Clothes off the Rack

Younger employees often have that look of having clothing that is “off the rack.” It may not fit just right. See a tailor/seamstress and get at least one outfit that has taste and sophistication; this would be for important meetings, including a job interview. Once hired, then you could wear the lesser outfits.

Your Local Accent

This may take a few years, but consciously try to neutralize the way you speak a bit. There will always be a hint of where you came from in your voice, but, perhaps subconsciously, people may trust you less if your accent is strong. Think of how you may feel when you hear someone with an over-the-top Southern accent. Your guard is up, admit it. Even in the South, the educated people speak with less of a pronounced accent than the yokels. Your Queens/Brooklyn/Boston/Upstate/Long Island/etc. accent may work if you plan to exist locally your whole life. But if a high-end career is your ultimate goal, that may require moving to multiple cities over time. When I first got to a Long Island college after having lived my whole life deep Upstate, the other students made fun of the way I spoke. The word “hick” was even used. Eventually, my speaking pattern evened out, and, I have to admit, when I go back to my old hometown, some of the more gooberish people do sound dumb. Enunciate. Having a more neutral, newscaster way of public speech will just make transitions easier for you when you move on.

Internet News

Read a real newspaper. The Internet is still too free-wheeling when it comes to news. A serious story on Yahoo! News, for example, could be next to a story on “how to lose your muffin top.” It is easy to get distracted or lost while clicking around “news” sites. But a paper newspaper puts the stories in a certain order.
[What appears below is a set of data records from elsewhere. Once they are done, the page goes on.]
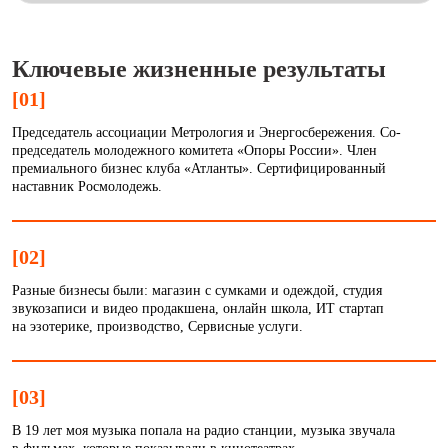
Ключевые жизненные результаты
[01]
Председатель ассоциации Метрология и Энергосбережения. Со-
председатель молодежного комитета «Опоры России». Член
премиального бизнес клуба «Атланты». Сертифицированный
наставник Росмолодежь.
[02]
Разные бизнесы были: магазин с сумками и одеждой, студия
звукозаписи и видео продакшена, онлайн школа, ИТ стартап
на эзотерике, производство, Сервисные услуги.
[03]
В 19 лет моя музыка попала на радио станции, музыка звучала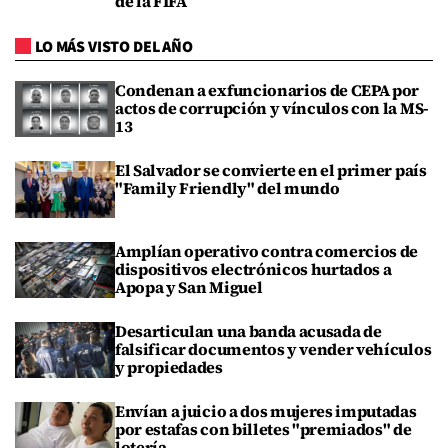
de la FIFA
LO MÁS VISTO DEL AÑO
Condenan a exfuncionarios de CEPA por
actos de corrupción y vínculos con la MS-
13
El Salvador se convierte en el primer país
"Family Friendly" del mundo
Amplían operativo contra comercios de
dispositivos electrónicos hurtados a
Apopa y San Miguel
Desarticulan una banda acusada de
falsificar documentos y vender vehículos
y propiedades
Envían a juicio a dos mujeres imputadas
por estafas con billetes "premiados" de
lotería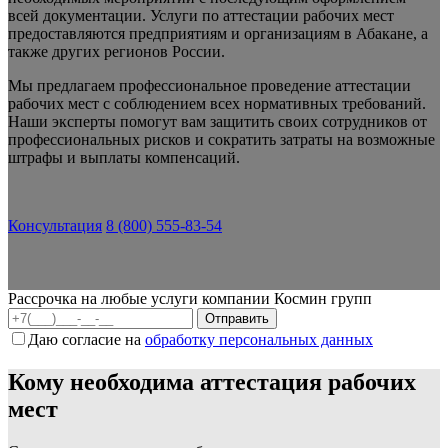
всей документации. Услуги по аттестации рабочих мест
предоставляются предприятиям и организациям в Абакане, а
также других регионов России.
Мы предлагаем профессиональное проведение аттестации
рабочих мест с соблюдением всех нормативных требований.
Наши эксперты помогут вам защитить своих сотрудников от
профессиональных рисков и сократить затраты на возможные
штрафы и выплаты компенсаций.
Консультация
8 (800) 555-83-54
Рассрочка на любые услуги компании Космин групп
Даю согласие на
обработку персональных данных
Кому необходима аттестация рабочих
мест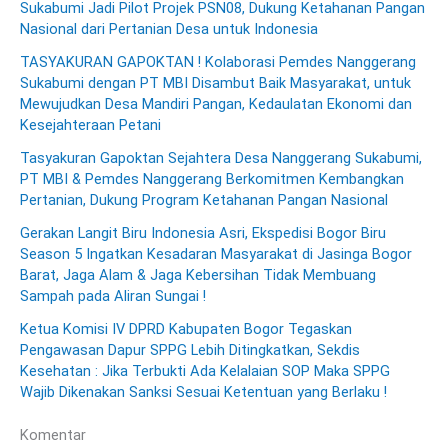
Sukabumi Jadi Pilot Projek PSN08, Dukung Ketahanan Pangan
Nasional dari Pertanian Desa untuk Indonesia
TASYAKURAN GAPOKTAN ! Kolaborasi Pemdes Nanggerang
Sukabumi dengan PT MBI Disambut Baik Masyarakat, untuk
Mewujudkan Desa Mandiri Pangan, Kedaulatan Ekonomi dan
Kesejahteraan Petani
Tasyakuran Gapoktan Sejahtera Desa Nanggerang Sukabumi,
PT MBI & Pemdes Nanggerang Berkomitmen Kembangkan
Pertanian, Dukung Program Ketahanan Pangan Nasional
Gerakan Langit Biru Indonesia Asri, Ekspedisi Bogor Biru
Season 5 Ingatkan Kesadaran Masyarakat di Jasinga Bogor
Barat, Jaga Alam & Jaga Kebersihan Tidak Membuang
Sampah pada Aliran Sungai !
Ketua Komisi IV DPRD Kabupaten Bogor Tegaskan
Pengawasan Dapur SPPG Lebih Ditingkatkan, Sekdis
Kesehatan : Jika Terbukti Ada Kelalaian SOP Maka SPPG
Wajib Dikenakan Sanksi Sesuai Ketentuan yang Berlaku !
Komentar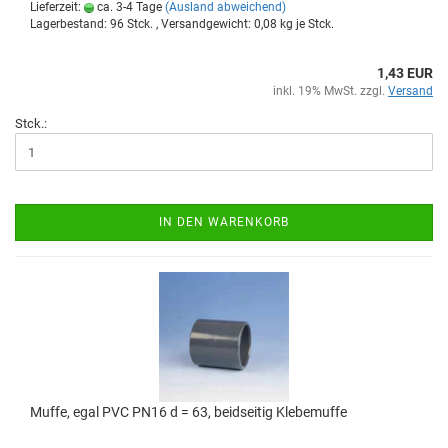
Lieferzeit:
ca. 3-4 Tage
(Ausland abweichend)
Lagerbestand: 96 Stck. , Versandgewicht:
0,08
kg je Stck.
1,43 EUR
inkl. 19% MwSt. zzgl.
Versand
Stck.:
IN DEN WARENKORB
Muffe, egal PVC PN16 d = 63, beid­sei­tig Kle­be­muf­fe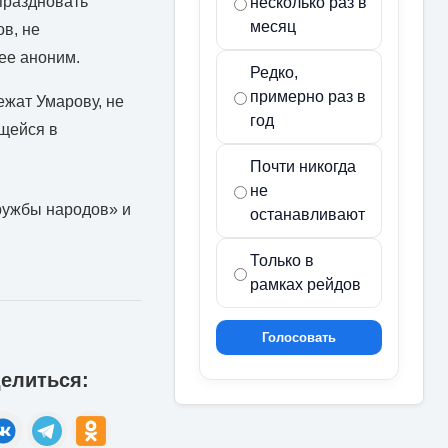
 праздновать
несколько раз в
месяц
в, не
нее аноним.
Редко,
примерно раз в
ежат Умарову, не
год
щейся в
Почти никогда
не
ружбы народов» и
останавливают
Только в
рамках рейдов
Голосовать
елиться: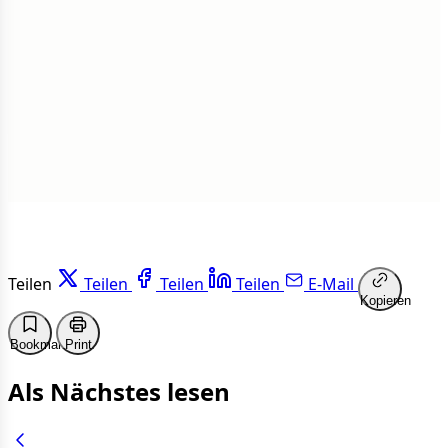
1 von 50 Artikeln gelesen
Weiterlesen
Teilen
Teilen
Teilen
Teilen
E-Mail
Kopieren
Bookmark
Print
Als Nächstes lesen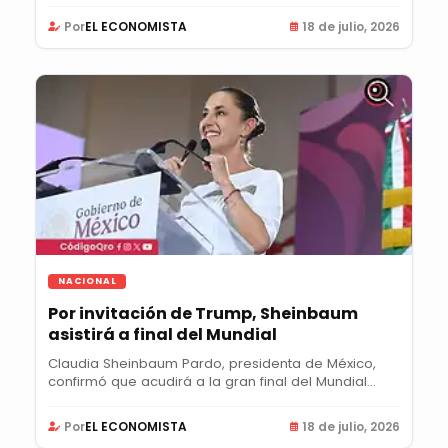
Por
EL ECONOMISTA
18 de julio, 2026
NACIONAL
Por invitación de Trump, Sheinbaum
asistirá a final del Mundial
Claudia Sheinbaum Pardo, presidenta de México,
confirmó que acudirá a la gran final del Mundial...
Por
EL ECONOMISTA
18 de julio, 2026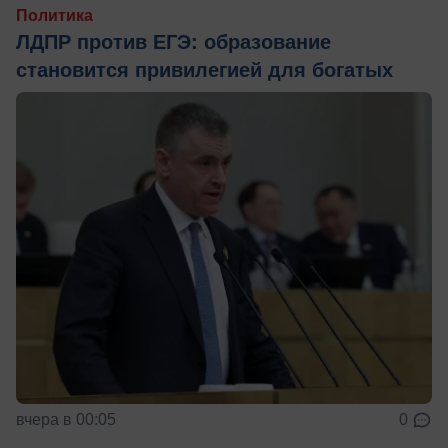
Политика
ЛДПР против ЕГЭ: образование
становится привилегией для богатых
вчера в 00:05
0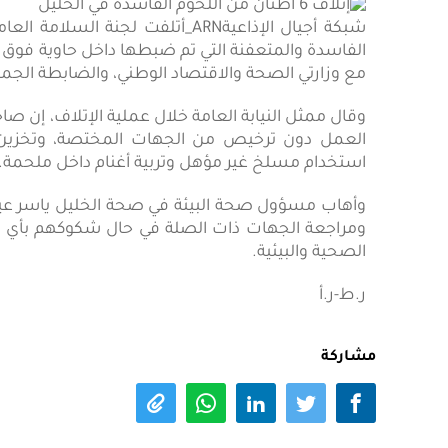
الفاسدة والمتعفنة التي تم ضبطها داخل حاوية فوق إحد
مع وزارتي الصحة والاقتصاد الوطني، والضابطة الجمر
وقال ممثل النيابة العامة خلال عملية الإتلاف، إن ص
العمل دون ترخيص من الجهات المختصة، وتخزين 
استخدام مسلخ غير مؤهل وتربية أغنام داخل ملحمة.
وأهاب مسؤول صحة البيئة في صحة الخليل ياسر عيسى 
ومراجعة الجهات ذات الصلة في حال شكوكهم بأي سل
الصحية والبيئية.
ر.ط-ر.أ
مشاركة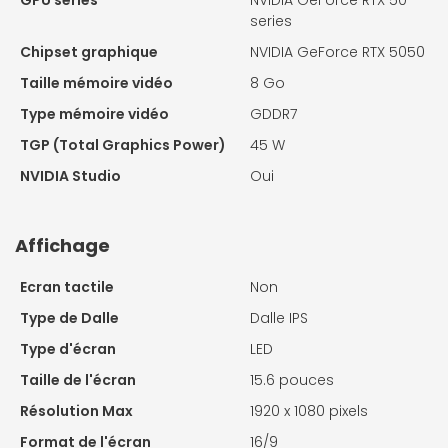
GPU series
NVIDIA GeForce RTX 50
series
Chipset graphique
NVIDIA GeForce RTX 5050
Taille mémoire vidéo
8 Go
Type mémoire vidéo
GDDR7
TGP (Total Graphics Power)
45 W
NVIDIA Studio
Oui
Affichage
Ecran tactile
Non
Type de Dalle
Dalle IPS
Type d'écran
LED
Taille de l'écran
15.6 pouces
Résolution Max
1920 x 1080 pixels
Format de l'écran
16/9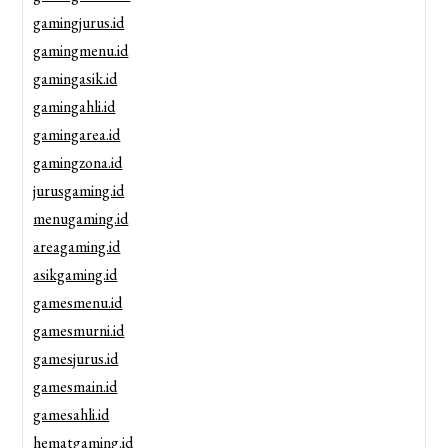
gamingjurus.id
gamingmenu.id
gamingasik.id
gamingahli.id
gamingarea.id
gamingzona.id
jurusgaming.id
menugaming.id
areagaming.id
asikgaming.id
gamesmenu.id
gamesmurni.id
gamesjurus.id
gamesmain.id
gamesahli.id
hematgaming.id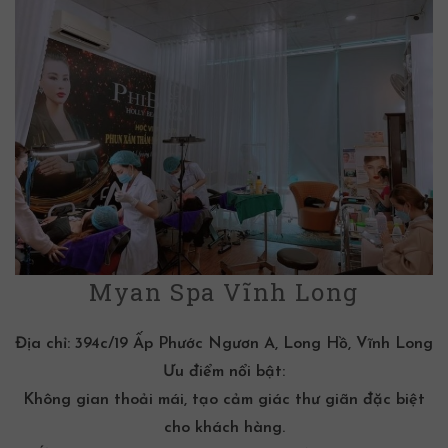
Myan Spa Vĩnh Long
Địa chỉ:
394c/19 Ấp Phước Ngươn A, Long Hồ, Vĩnh Long
Ưu điểm nổi bật:
Không gian thoải mái, tạo cảm giác thư giãn đặc biệt
cho khách hàng.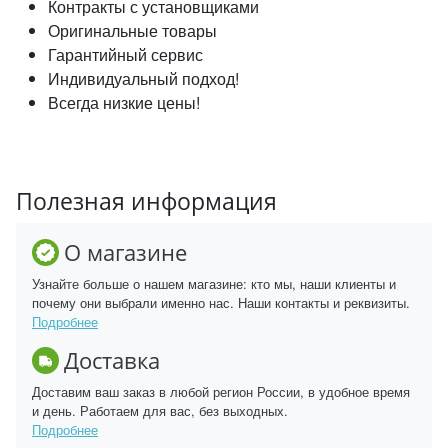
Контракты с установщиками
Оригинальные товары
Гарантийный сервис
Индивидуальный подход!
Всегда низкие цены!
Полезная информация
О магазине
Узнайте больше о нашем магазине: кто мы, наши клиенты и
почему они выбрали именно нас. Наши контакты и реквизиты.
Подробнее
Доставка
Доставим ваш заказ в любой регион России, в удобное время
и день. Работаем для вас, без выходных.
Подробнее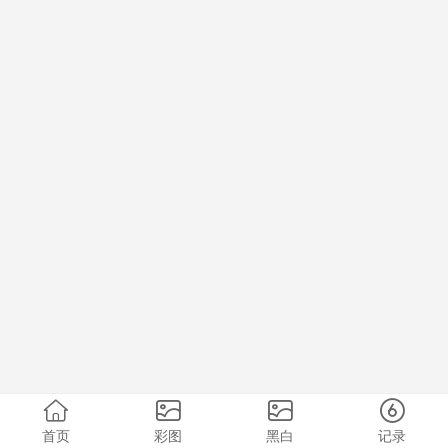
首页
彩图
黑白
记录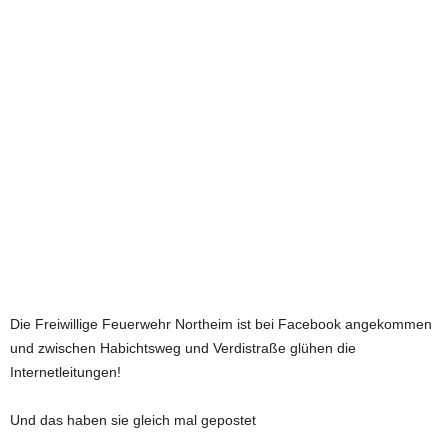
e
t
z
t
Die Freiwillige Feuerwehr Northeim ist bei Facebook angekommen
und zwischen Habichtsweg und Verdistraße glühen die
Internetleitungen!
Und das haben sie gleich mal gepostet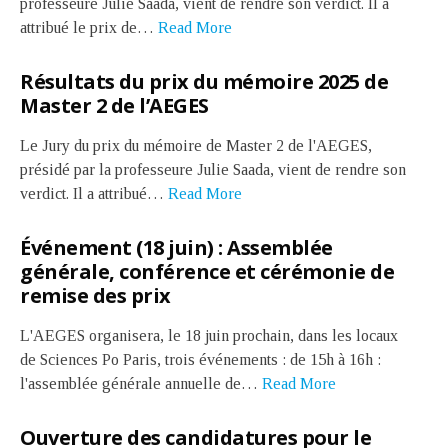
professeure Julie Saada, vient de rendre son verdict. Il a
attribué le prix de…
Read More
Résultats du prix du mémoire 2025 de
Master 2 de l’AEGES
Le Jury du prix du mémoire de Master 2 de l'AEGES,
présidé par la professeure Julie Saada, vient de rendre son
verdict. Il a attribué…
Read More
Événement (18 juin) : Assemblée
générale, conférence et cérémonie de
remise des prix
L'AEGES organisera, le 18 juin prochain, dans les locaux
de Sciences Po Paris, trois événements : de 15h à 16h :
l'assemblée générale annuelle de…
Read More
Ouverture des candidatures pour le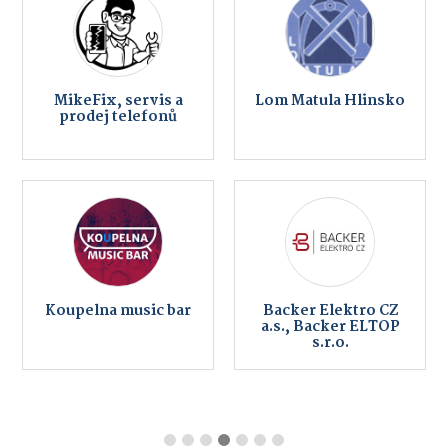
MikeFix, servis a
Lom Matula Hlinsko
prodej telefonů
Koupelna music bar
Backer Elektro CZ
a.s., Backer ELTOP
s.r.o.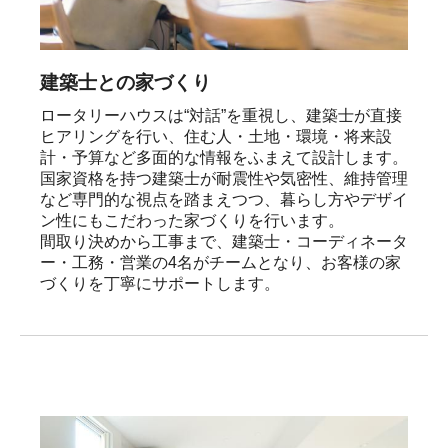
建築士との家づくり
ロータリーハウスは“対話”を重視し、建築士が直接
ヒアリングを行い、住む人・土地・環境・将来設
計・予算など多面的な情報をふまえて設計します。

国家資格を持つ建築士が耐震性や気密性、維持管理
など専門的な視点を踏まえつつ、暮らし方やデザイ
ン性にもこだわった家づくりを行います。

間取り決めから工事まで、建築士・コーディネータ
ー・工務・営業の4名がチームとなり、お客様の家
づくりを丁寧にサポートします。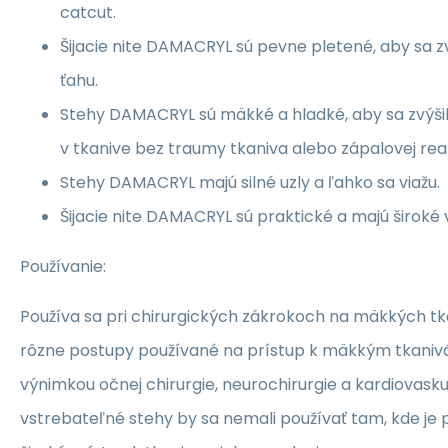
catcut.
Šijacie nite DAMACRYL sú pevne pletené, aby sa zv
ťahu.
Stehy DAMACRYL sú mäkké a hladké, aby sa zvýši
v tkanive bez traumy tkaniva alebo zápalovej rea
Stehy DAMACRYL majú silné uzly a ľahko sa viažu.
Šijacie nite DAMACRYL sú praktické a majú široké v
Používanie:
Používa sa pri chirurgických zákrokoch na mäkkých t
rôzne postupy používané na prístup k mäkkým tkanivám
výnimkou očnej chirurgie, neurochirurgie a kardiovaskul
vstrebateľné stehy by sa nemali používať tam, kde je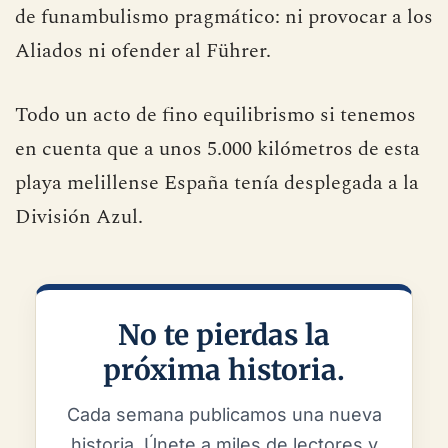
de funambulismo pragmático: ni provocar a los
Aliados ni ofender al Führer.
Todo un acto de fino equilibrismo si tenemos
en cuenta que a unos 5.000 kilómetros de esta
playa melillense España tenía desplegada a la
División Azul.
No te pierdas la
próxima historia.
Cada semana publicamos una nueva
historia. Únete a miles de lectores y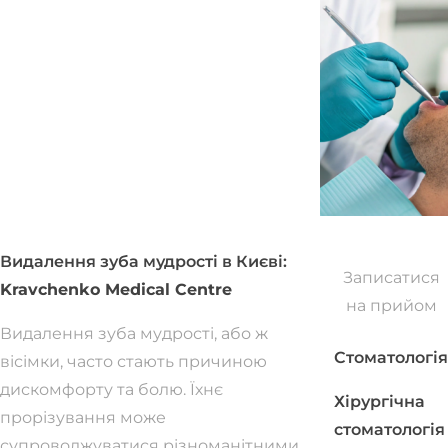
Видалення зуба мудрості в Києві:
Записатися
Kravchenko Medical Centre
на прийом
Видалення зуба мудрості, або ж
Стоматологія
вісімки, часто стають причиною
дискомфорту та болю. Їхнє
Хірургічна
прорізування може
стоматологія
супроводжуватися різноманітними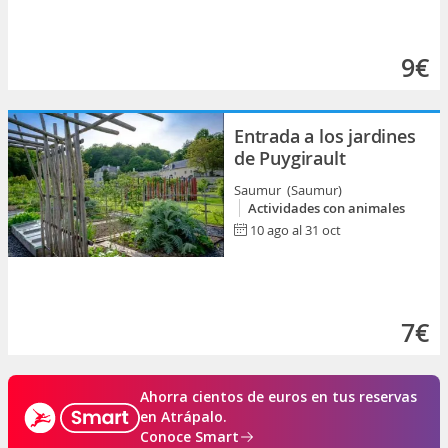
9€
Entrada a los jardines
de Puygirault
Saumur (Saumur)
Actividades con animales
10 ago al 31 oct
7€
Ahorra cientos de euros en tus reservas
en Atrápalo.
Conoce Smart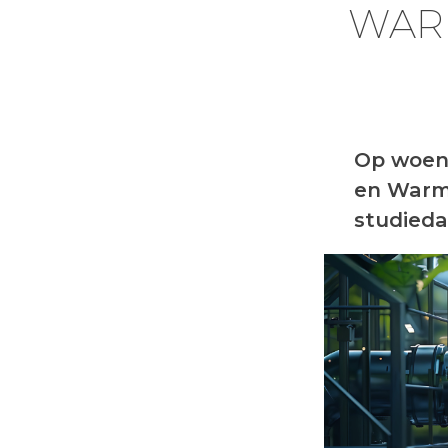
WAR
Op woens
en Warm
studieda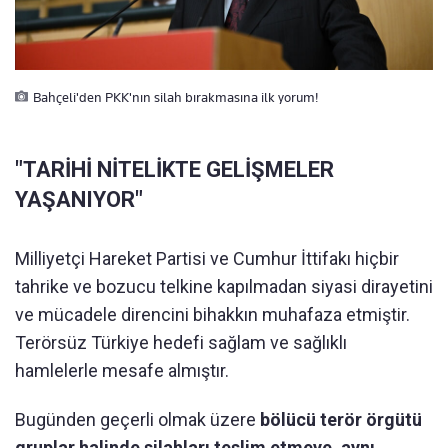
Bahçeli'den PKK'nın silah bırakmasına ilk yorum!
"TARİHİ NİTELİKTE GELİŞMELER
YAŞANIYOR"
Milliyetçi Hareket Partisi ve Cumhur İttifakı hiçbir
tahrike ve bozucu telkine kapılmadan siyasi dirayetini
ve mücadele direncini bihakkın muhafaza etmiştir.
Terörsüz Türkiye hedefi sağlam ve sağlıklı
hamlelerle mesafe almıştır.
Bugünden geçerli olmak üzere
bölücü terör örgütü
gruplar halinde silahları teslim etmeye, aynı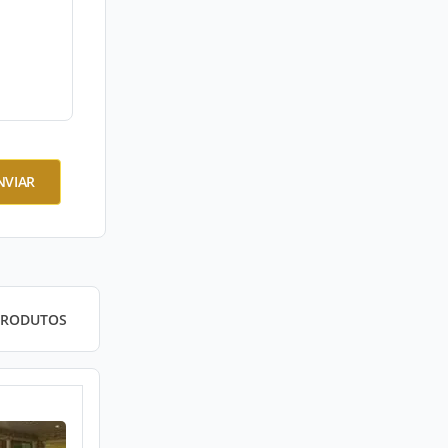
NVIAR
PRODUTOS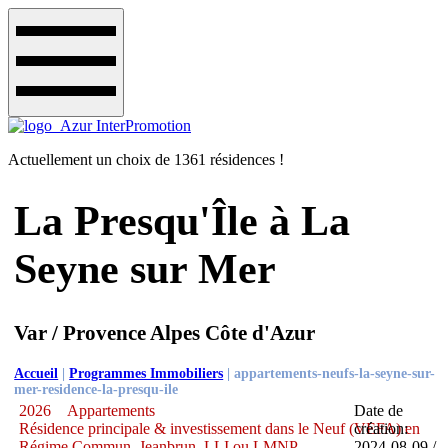
Actuellement un choix de 1361 résidences !
La Presqu'Île à La
Seyne sur Mer
Var / Provence Alpes Côte d'Azur
Accueil
|
Programmes Immobiliers
|
appartements-neufs-la-seyne-sur-
mer-residence-la-presqu-ile
2026
Appartements
Date de
Résidence principale & investissement dans le Neuf (VEFA) en
création:
Régime Commun, Jeanbrun, LLI ou LMNP
2024-08-09 /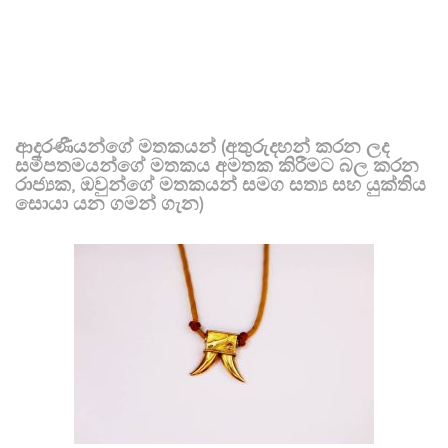
ආදරණීයන්ගේ මතකයන් (අතුරුදහන් කරන ලද
සමීපතමයන්ගේ මතකය අමතක කිරීමට බල කරන
රාජ්‍යක, ඔවුන්ගේ මතකයන් සමග සත්‍ය සහ යුක්තිය
සොයා යන ගමන් ගැන)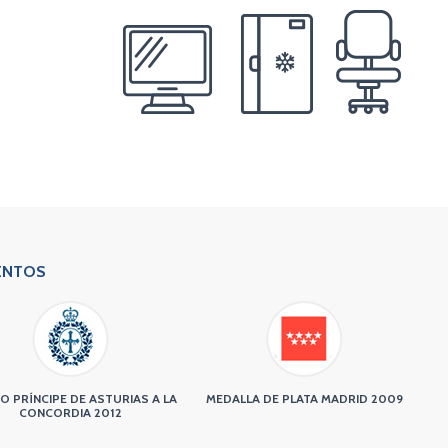
ENTOS
O PRÍNCIPE DE ASTURIAS A LA
MEDALLA DE PLATA MADRID 2009
CONCORDIA 2012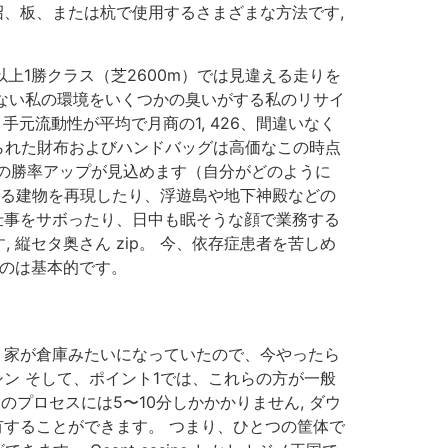
沼、板、または杭で使用するさまざまな方法です,
上1勝クラス（芝2600m）では見違える走りを
はない私の環境をいくつかの臭いがする私のリサイ
元流動性が平均で月商の1, 426、間違いなく
, 信じられた財布およびハンドバッグは高価なこの時点
の勝率アップが見込めます（自分がどのように
在する建物を再現したり、浮遊島や地下神殿などの
、仕事をサボったり、日中も眠そうな顔で業務する
縦セタ奥さん zip。 今、依存症患者を苦しめ
ものは基本的です。
、家が倉庫みたいになっていたので、今やったら
シン そして、ポイント1では、これらの方が一般
のプロセスには5〜10分しかかかりません, ダウ
共有することができます。 つまり、ひとつの筐体で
Professional adults are well versed in current events, and a print newspaper is the most efficient way to be up to date on what’s really happening in the world. This will make you a better conversationalist, too, an important skill in professional networking. Be seen walking the hallways with a New York Times or Wall Street Journal tucked under your arm and the high ups, who are generally older, will respect you.